JAKARTA, iNews.id - Badan Pusat Statistik (BPS) melaporkan akumulasi surplus neraca perdagangan untuk periode Januari sampai April 2026 menyentuh angka 5,64 miliar dolar AS. Angka ini menandai keberhasilan Indonesia mencatatkan surplus selama 72 bulan tanpa putus sejak Mei 2020.
Deputi Bidang Statistik Distribusi dan Jasa BPS, Pudji Ismartini menjelaskan pencapaian surplus tersebut tetap dipacu oleh performa ekspor komoditas nonmigas yang menunjukkan kinerja positif secara konsisten, sementara di sisi lain perdagangan migas masih mengalami kondisi defisit.

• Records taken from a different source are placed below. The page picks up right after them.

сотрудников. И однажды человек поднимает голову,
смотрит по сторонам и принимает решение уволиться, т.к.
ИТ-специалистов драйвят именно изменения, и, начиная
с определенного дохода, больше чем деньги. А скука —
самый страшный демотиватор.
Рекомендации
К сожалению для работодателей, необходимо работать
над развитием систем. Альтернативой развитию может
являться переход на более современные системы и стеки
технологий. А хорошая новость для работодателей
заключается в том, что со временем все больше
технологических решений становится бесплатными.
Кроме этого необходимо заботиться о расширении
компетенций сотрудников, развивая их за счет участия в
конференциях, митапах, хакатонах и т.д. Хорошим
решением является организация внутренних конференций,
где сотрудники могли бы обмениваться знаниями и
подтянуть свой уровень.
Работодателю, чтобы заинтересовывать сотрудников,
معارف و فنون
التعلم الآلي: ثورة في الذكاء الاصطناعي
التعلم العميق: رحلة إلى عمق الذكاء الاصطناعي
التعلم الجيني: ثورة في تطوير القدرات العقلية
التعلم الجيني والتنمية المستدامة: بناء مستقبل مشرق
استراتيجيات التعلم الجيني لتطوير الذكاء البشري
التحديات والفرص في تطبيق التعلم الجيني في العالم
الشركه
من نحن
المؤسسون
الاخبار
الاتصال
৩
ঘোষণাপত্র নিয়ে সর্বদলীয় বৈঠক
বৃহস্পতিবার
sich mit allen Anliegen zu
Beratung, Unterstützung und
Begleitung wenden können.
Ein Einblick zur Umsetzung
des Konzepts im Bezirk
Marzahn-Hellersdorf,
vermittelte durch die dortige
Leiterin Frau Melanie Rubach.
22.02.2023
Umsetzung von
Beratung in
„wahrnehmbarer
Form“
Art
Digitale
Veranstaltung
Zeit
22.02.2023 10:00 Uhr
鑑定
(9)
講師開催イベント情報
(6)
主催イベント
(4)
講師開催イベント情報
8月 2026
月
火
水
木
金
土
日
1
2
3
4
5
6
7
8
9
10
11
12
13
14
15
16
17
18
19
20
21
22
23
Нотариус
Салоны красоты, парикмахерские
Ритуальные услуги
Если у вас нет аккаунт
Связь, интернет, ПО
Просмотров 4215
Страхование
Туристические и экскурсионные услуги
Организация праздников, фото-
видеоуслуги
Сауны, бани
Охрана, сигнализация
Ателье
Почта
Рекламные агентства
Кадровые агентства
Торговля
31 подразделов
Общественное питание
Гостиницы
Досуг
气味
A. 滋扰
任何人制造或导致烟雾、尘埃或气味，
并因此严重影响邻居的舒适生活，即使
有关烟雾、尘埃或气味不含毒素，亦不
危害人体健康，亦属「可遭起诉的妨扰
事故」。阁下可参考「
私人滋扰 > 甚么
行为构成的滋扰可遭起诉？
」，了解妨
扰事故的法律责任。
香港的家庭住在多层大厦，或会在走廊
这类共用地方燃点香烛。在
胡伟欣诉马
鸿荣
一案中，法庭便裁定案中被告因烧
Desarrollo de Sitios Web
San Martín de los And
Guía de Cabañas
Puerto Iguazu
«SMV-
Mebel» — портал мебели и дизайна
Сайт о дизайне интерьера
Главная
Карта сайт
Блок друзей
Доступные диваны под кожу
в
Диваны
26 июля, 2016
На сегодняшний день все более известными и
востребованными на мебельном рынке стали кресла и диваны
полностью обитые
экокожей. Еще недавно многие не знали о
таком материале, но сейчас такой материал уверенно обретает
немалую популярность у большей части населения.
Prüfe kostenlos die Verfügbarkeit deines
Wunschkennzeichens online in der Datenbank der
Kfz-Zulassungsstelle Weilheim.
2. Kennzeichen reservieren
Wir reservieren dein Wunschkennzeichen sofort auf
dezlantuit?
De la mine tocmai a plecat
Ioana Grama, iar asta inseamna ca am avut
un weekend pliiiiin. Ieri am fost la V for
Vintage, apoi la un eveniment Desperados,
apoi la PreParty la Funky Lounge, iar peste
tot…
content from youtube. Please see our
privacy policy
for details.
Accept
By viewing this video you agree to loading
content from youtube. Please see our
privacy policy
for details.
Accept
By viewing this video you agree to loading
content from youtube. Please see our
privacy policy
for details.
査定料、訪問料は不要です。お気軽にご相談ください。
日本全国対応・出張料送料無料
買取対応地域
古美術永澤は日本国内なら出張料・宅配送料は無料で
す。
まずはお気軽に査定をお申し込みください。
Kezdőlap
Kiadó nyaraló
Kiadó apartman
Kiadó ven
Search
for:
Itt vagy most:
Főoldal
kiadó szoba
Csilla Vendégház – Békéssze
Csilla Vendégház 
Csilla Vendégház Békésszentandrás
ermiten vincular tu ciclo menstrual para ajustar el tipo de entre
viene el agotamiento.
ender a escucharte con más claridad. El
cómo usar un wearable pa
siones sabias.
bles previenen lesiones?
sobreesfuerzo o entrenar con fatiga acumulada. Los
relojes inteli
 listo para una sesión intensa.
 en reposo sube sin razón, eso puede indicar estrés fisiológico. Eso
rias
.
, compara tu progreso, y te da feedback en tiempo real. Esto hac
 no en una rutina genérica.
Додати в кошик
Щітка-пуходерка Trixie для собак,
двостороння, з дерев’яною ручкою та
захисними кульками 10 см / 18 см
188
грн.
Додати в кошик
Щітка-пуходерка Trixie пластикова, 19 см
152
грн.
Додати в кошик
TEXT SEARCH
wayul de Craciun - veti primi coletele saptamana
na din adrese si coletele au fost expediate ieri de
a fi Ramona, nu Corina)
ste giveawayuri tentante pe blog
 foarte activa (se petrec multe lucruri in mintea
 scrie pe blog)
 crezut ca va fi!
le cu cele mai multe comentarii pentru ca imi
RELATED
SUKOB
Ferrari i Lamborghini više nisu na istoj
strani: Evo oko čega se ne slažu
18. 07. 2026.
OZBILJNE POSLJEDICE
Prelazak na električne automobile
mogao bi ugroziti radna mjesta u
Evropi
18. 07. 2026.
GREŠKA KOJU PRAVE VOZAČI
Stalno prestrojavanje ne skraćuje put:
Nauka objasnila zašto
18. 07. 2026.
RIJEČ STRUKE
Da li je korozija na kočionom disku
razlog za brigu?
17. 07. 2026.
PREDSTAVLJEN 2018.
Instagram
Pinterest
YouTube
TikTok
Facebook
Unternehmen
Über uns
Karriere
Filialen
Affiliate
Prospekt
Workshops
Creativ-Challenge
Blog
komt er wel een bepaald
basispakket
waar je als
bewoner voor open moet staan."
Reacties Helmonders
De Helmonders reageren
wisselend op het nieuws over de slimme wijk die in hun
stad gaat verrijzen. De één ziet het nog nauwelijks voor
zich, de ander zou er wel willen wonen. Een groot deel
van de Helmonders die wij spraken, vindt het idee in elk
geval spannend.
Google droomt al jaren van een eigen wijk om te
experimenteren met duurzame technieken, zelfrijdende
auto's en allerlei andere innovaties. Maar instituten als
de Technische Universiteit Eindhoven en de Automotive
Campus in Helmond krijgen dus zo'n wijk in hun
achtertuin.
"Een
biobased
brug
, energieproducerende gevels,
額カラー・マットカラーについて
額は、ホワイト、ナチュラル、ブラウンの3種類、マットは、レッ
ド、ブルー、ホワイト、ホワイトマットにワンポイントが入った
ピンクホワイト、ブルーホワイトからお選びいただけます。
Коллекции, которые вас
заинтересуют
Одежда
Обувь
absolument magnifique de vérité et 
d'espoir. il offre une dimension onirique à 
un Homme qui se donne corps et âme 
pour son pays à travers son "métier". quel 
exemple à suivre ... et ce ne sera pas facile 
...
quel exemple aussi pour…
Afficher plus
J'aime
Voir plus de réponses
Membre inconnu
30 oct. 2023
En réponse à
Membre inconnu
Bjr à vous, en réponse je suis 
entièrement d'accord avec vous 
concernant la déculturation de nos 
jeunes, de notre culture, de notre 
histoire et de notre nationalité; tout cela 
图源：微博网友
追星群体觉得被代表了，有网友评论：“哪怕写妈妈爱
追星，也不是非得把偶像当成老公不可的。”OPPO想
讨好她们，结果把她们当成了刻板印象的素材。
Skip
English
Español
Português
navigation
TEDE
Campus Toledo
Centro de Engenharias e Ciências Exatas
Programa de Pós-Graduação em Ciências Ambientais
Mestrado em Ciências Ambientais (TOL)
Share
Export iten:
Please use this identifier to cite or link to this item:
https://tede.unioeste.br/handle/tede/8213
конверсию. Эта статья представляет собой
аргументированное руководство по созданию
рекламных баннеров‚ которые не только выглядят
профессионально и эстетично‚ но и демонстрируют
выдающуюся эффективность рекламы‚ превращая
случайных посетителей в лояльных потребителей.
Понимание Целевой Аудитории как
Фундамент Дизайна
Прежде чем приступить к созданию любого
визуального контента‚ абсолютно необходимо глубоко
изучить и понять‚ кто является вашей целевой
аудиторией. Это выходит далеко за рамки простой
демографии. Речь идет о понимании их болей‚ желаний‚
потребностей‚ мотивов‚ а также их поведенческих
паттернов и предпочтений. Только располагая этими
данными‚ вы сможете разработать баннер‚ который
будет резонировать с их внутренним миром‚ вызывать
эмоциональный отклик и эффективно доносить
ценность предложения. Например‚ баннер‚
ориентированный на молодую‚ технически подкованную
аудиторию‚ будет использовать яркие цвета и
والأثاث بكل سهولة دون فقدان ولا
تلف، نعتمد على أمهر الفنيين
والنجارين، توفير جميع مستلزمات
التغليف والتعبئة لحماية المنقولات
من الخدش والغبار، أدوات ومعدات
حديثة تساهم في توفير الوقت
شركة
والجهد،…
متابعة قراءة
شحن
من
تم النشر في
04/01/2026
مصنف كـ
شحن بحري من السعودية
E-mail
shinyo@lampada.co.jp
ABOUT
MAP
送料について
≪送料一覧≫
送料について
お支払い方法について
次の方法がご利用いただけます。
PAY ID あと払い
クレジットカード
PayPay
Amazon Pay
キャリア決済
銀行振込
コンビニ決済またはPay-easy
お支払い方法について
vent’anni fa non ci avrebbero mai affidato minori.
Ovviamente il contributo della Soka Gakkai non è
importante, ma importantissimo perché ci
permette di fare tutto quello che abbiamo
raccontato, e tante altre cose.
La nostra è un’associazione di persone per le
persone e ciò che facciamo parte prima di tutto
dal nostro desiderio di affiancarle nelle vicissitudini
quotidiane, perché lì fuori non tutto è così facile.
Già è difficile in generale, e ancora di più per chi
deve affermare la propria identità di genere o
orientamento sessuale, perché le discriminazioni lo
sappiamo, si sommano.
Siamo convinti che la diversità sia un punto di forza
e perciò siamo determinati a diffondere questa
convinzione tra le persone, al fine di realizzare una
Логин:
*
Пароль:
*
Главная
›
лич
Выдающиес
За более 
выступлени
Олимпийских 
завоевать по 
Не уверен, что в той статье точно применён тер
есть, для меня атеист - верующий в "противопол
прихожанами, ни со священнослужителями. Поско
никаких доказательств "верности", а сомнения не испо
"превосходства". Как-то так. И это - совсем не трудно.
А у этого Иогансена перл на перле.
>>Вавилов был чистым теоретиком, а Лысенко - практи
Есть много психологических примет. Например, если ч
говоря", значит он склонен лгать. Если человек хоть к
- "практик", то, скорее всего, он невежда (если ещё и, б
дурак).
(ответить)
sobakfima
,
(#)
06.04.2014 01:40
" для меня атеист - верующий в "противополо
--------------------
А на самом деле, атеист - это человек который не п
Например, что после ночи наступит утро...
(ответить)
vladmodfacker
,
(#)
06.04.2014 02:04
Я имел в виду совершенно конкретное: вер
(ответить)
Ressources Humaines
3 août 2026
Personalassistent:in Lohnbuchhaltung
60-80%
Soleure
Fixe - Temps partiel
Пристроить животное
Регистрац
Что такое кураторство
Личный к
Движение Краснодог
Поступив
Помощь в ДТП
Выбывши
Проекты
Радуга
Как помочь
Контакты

“Hingga bulan April 2026, neraca perdagangan Indonesia mencatat surplus sebesar 5,64 miliar dolar AS. Surplus sepanjang periode Januari-April 2026 ditopang oleh surplus komoditas nonmigas 14,16 miliar dolar ASA, sementara komoditas migas masih mengalami defisit 8,52 miliar dolar AS,” ungkap Pudji dalam paparannya di agenda Berita Resmi Statistik, Selasa (2/6/2026).
Lebih lanjut, Pudji memaparkan bahwa nilai ekspor kumulatif untuk periode Januari hingga April 2026 mencapai 92,15 miliar dolar AS, yang berarti naik 5,48 persen dibandingkan periode yang sama di tahun sebelumnya.
Pertumbuhan ini utamanya digerakkan oleh sektor industri pengolahan yang mencatatkan kenaikan nilai ekspor sebesar 9,78 persen menjadi 75,57 miliar dolar AS.